Like I said though, I think it's way low ball, so lets say 2 hours per week until I was 18, but lets throw out the first 3 years where I was still developing the fine motor skills required to handle a crayon. So 2 hours per week x 52 weeks per year x 15 years=1560 hours. That's better. Still maybe a little low, but my recollection of before I was 10 is not good enough for me to guess accurately, and while I regularly spent well over 2 hours at a stretch, I'm sure there were also week long stretches where I spent less. I feel comfortable sticking with the 2 hours per week.
Then I went to college and got an art degree. I always took at least two studio art classes at a time and doodled consistently through my non-art classes (It helps me process. I actually have a hard time paying attention to lectures if I can't doodle. Weird). Then of course there's the old college estimate that for every hour you spend in class you're doing...oh god, like 12 or something out of class. It's total bullshit of course. I did the math in college and figured that counting the hours of the week I spent actually in class, as well as sleeping a regular amount and throwing in 2 hours a day for eating and bathing and walking back and forth to class, that there wasn't actually enough time in the week to spend on all that theoretical homework. But still I spent easily 1.5 to 2 hours outside of class on homework for the art classes (not the others).

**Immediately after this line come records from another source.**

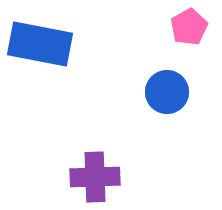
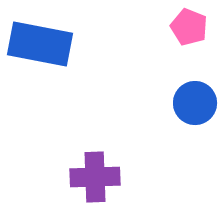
pink pentagon: rotated 21 degrees counterclockwise
blue circle: moved 28 px right, 11 px down
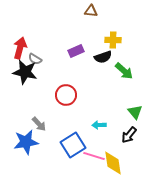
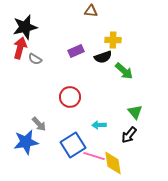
black star: moved 45 px up; rotated 25 degrees counterclockwise
red circle: moved 4 px right, 2 px down
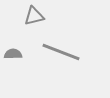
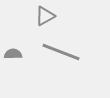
gray triangle: moved 11 px right; rotated 15 degrees counterclockwise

So for the first two years of school that's two art classes a week, each an hour long and meeting three times a week (10 months a year counting winter and summer break)= 480 hours. If we add double that time in homework we get=960. My last two years of school were at least 3 art classes a semester with some insane over time in the ceramics and sculpture buildings. But I don't want to get crazy and over estimate here, so let's stick with the two hours of homework for every one of class. I'm happy with that formula. So 3 classes 3 times a week is 9 hours of class time per week times 2 years=720 hours. Plus the homework is 1,440 hours.
In my four year college career that's 480+960+720+1440=3,600 hours. Add 1,560 for the entire rest of my life and we come to 5,160.
Holy crap! That's half way there! Now I'm afraid I've over estimated but I really do think I'm low balling it. So then I spent my year at AIS. There I took 4 classes a quarter. They were all art classes but there was consistently one that was a giant worthless time sucking money pit. So three good classes a week each of which was 4 hours per week. So 12 hours of art per week times 11 weeks per quarter times 4 quarters= 528 hours. Home work here is tricky because some of the classes were so so good and some were so so bad. But I think the two hours of homework per class is probably still accurate. So that's 1,056 hours of homework plus the 528 of class= 1,584 hours in that one year.
So my grand total is now 6,744. That is less then 4000 hours left!! Because I am once again worried about over estimating, I'm not even going to try an tally the averages for the two year period from my graduation to my time at AIS and then from AIS to now. Some of that time was really productive and some of it was really not. So I'm gonna call it a wash and say I averaged zero for the whole time.
Still, 3,256 hours left. If I could buckle down to AIS levels of work that's just two years. Three years tops. Of course these figures count sculpture time as well as drawing time.
It's funny how you sort of reach milestones with art. Because you work and work and work and sometimes you just hate it all and feel like you're barely treading water and then sometimes stuff clicks and it's like you've jumped miles forward overnight. Lately I've found that for the first time I can make my drawing do mostly whatever I want. If it tapers off then I need to do a master copy or some life sketches or some other exercise and it snaps back.